“We’re to dine at eight! Everybody is dressing; come on, Dorothy!” cried Cecile. “Mr. Clavarack vowed he’d perish if I kept him waiting—”
“You should see the escort!” said Ruyven to me. “Dragoons, cousin, in leather helmets and jack-boots, and all wearing new sabres taken from the Hessian cavalry. They’re in the quarters with Tim Murphy, of Morgan’s, and, Lord! how thirsty they appear to be!”
“There’s the handsomest man I ever saw,” murmured Cecile to Dorothy, “Captain O’Neil, of the New York line. He’s dying to see you; he said so to Mr. Clavarack, and I heard him.”
Dorothy looked up with heightened color.
“Will you walk the minuet with me, Dorothy?” I whispered.
She looked down, faintly smiling:
“Perhaps,” she said.
“That is no answer,” I retorted, surprised and hurt.
“I know it,” she said, demurely.
“Then answer me, Dorothy!”
She looked at me so gravely that I could not be certain whether it was pretence or earnest.
“I am hostess,” she said; “I belong to my guests. If my duties prevent my walking the minuet with you, I shall find a suitable partner for you, cousin.”
“And no doubt for yourself,” I retorted, irritated to rudeness.
Surprise and disdain were in her eyes. Her raised brows and cool smile boded me no good.
“I thought I was free to choose,” she said, serenely.
“You are, and so am I,” I said. “Will you have me for the minuet?”
We paused in the hallway, facing each other.
She gave me a dangerous glance, biting her lip in silence.
And, the devil possessing me, I said, “For the last time, will you take me?”
“No!” she said, under her breath. “You have your answer now.”
“I have my answer,” I repeated, setting my teeth.
I had bathed and dressed me in my best suit of pale-lilac silk, with flapped waistcoat of primrose stiff with gold, and Cato was powdering my hair; when Sir Lupus waddled in, magnificent in scarlet and white, and smelling to heaven of French perfume and pomatum.
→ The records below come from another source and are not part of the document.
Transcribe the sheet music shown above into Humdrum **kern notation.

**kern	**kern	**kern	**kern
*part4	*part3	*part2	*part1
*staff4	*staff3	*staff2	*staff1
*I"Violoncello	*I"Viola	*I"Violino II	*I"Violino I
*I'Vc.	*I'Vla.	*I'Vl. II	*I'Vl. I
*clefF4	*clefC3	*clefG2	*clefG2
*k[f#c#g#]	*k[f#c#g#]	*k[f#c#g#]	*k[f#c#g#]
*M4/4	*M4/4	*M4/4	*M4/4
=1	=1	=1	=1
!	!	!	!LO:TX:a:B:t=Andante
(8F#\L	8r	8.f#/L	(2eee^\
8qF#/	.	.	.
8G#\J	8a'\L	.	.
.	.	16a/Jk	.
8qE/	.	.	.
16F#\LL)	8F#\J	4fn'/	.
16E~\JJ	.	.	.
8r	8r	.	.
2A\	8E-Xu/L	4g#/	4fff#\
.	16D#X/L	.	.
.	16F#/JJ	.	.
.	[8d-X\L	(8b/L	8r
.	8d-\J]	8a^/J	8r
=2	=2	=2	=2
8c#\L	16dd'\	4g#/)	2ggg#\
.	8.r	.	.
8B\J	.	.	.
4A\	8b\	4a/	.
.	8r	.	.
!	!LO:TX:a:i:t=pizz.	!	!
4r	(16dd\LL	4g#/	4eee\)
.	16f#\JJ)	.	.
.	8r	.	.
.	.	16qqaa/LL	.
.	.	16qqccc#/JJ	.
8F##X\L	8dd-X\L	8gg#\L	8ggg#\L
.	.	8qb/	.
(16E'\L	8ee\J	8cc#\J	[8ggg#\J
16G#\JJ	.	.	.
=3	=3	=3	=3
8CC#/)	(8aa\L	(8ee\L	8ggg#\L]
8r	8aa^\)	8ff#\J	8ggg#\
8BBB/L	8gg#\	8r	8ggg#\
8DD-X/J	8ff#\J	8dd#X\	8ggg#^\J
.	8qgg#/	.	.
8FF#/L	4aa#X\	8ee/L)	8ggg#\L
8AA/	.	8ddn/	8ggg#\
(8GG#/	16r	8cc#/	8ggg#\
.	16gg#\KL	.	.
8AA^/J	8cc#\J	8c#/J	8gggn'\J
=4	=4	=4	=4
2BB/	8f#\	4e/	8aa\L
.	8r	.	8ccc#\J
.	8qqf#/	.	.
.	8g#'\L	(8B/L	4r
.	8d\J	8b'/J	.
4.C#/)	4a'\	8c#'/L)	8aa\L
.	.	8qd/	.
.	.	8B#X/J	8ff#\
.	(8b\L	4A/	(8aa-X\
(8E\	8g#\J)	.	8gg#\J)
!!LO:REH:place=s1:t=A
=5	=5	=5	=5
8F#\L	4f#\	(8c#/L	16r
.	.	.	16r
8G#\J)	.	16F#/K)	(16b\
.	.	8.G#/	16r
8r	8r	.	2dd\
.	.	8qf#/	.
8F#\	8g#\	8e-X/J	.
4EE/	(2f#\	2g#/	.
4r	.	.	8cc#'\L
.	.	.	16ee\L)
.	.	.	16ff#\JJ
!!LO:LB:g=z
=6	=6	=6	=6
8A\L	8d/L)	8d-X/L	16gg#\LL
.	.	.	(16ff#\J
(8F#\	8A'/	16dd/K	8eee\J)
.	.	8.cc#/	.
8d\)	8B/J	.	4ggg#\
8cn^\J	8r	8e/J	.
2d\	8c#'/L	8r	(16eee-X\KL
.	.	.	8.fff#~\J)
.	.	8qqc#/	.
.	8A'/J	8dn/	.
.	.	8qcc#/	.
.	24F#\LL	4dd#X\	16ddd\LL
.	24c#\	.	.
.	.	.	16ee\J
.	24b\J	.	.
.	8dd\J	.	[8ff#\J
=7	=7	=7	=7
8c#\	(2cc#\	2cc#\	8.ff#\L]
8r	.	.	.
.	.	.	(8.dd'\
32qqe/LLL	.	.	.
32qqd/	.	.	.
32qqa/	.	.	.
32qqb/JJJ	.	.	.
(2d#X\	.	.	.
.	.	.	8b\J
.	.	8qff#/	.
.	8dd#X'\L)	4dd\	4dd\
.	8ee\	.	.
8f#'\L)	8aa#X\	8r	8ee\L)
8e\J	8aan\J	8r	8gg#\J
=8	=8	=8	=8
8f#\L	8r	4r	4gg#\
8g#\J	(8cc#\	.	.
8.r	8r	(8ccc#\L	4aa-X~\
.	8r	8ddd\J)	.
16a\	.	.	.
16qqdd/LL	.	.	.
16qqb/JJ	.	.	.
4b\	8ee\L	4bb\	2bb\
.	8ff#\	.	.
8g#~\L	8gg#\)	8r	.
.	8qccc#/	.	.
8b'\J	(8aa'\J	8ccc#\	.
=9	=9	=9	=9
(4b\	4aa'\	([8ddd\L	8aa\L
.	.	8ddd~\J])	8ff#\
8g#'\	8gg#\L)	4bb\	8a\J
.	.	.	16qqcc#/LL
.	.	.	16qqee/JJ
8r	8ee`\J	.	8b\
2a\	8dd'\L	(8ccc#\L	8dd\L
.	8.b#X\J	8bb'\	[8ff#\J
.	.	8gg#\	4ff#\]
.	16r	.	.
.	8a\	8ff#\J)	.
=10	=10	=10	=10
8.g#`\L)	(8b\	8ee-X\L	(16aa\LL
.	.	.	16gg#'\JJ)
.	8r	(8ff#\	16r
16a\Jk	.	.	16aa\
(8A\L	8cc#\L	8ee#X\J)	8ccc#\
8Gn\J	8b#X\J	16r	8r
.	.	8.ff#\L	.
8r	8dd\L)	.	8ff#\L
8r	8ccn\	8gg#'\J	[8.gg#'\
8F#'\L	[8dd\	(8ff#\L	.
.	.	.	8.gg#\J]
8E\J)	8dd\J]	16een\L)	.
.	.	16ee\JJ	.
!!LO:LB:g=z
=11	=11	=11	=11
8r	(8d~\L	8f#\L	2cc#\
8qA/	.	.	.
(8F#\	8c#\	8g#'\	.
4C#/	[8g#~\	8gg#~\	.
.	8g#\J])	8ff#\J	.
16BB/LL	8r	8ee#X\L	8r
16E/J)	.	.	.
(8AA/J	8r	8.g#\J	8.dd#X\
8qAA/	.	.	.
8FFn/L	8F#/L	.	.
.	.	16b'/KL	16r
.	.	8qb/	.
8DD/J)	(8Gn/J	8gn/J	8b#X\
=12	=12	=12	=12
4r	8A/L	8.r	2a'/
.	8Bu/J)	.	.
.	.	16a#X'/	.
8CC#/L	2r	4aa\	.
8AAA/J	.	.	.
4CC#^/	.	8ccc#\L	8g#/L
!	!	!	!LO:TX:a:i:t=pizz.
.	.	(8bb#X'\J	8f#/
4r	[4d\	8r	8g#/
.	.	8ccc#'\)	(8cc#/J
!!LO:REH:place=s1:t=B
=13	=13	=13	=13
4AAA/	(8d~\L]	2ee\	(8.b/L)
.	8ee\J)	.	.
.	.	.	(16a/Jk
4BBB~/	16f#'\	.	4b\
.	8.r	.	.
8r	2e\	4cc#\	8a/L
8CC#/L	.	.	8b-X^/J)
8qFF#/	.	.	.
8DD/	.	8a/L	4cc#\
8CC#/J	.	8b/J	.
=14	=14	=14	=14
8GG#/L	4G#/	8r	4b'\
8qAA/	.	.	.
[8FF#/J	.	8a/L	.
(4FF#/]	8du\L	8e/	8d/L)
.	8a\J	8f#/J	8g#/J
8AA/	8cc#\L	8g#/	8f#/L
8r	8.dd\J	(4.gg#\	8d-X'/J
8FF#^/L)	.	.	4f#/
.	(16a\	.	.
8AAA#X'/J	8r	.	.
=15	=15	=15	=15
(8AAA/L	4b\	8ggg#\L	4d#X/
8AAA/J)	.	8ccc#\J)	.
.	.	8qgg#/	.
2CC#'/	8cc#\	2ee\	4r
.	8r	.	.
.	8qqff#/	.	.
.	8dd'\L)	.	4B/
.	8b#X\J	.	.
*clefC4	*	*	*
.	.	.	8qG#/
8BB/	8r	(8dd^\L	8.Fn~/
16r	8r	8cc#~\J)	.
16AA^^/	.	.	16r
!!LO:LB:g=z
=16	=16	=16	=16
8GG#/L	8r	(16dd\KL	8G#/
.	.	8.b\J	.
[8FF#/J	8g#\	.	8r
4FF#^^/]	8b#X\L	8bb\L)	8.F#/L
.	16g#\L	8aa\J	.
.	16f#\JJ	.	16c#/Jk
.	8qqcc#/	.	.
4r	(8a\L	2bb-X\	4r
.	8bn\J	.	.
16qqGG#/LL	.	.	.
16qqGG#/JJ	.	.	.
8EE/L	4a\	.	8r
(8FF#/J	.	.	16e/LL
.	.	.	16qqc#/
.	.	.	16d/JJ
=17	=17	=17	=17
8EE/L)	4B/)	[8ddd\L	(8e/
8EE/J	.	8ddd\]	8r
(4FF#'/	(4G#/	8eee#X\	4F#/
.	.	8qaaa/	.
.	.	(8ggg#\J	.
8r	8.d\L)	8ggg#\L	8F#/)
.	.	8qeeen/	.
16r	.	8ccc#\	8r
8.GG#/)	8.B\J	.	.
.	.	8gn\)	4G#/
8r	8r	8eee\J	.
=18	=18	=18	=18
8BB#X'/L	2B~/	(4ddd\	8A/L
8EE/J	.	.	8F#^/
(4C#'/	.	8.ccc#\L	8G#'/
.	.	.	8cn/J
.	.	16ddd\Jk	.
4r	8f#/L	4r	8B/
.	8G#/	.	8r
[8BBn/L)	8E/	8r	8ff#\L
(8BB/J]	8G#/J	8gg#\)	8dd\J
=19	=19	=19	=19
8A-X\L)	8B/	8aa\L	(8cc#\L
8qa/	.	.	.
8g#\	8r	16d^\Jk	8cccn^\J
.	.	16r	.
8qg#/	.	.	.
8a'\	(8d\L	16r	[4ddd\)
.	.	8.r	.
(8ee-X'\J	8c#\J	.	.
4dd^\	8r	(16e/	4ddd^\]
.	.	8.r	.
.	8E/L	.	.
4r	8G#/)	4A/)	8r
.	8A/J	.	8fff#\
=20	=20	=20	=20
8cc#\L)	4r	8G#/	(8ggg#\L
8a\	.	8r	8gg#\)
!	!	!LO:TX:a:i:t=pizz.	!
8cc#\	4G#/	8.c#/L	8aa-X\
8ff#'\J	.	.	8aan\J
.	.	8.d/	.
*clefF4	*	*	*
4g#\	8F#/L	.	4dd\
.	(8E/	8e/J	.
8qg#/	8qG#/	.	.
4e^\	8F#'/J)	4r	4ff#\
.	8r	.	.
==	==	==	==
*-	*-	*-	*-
“George!” he cried, in his brusque, explosive fashion, “I like Schuyler, and I care not who knows it! Dammy! I was cool enough with him and his lady when they arrived, but he played Valentine to my Orson till I gave up; yes, I did, George, I capitulated. Says he, ’Sir Lupus, if a painful misunderstanding has kept us old neighbors from an exchange of civilities, I trust differences may be forgotten in this graver crisis. In our social stratum there is but one great line of cleavage now, opened by the convulsions of war, sir.”
“‘Damn the convulsions of war, sir!’ says I.
“‘Quite right,’ says he, mildly; ‘war is always damnable, Sir Lupus.’
“‘General Schuyler,’ says I, ’there is no nonsense about me. You and Lady Schuyler are under my roof, and you are welcome, whatever opinion you entertain of me and my fashion of living. I understand perfectly that this visit is not a visit of ceremony from a neighbor, but a military necessity.’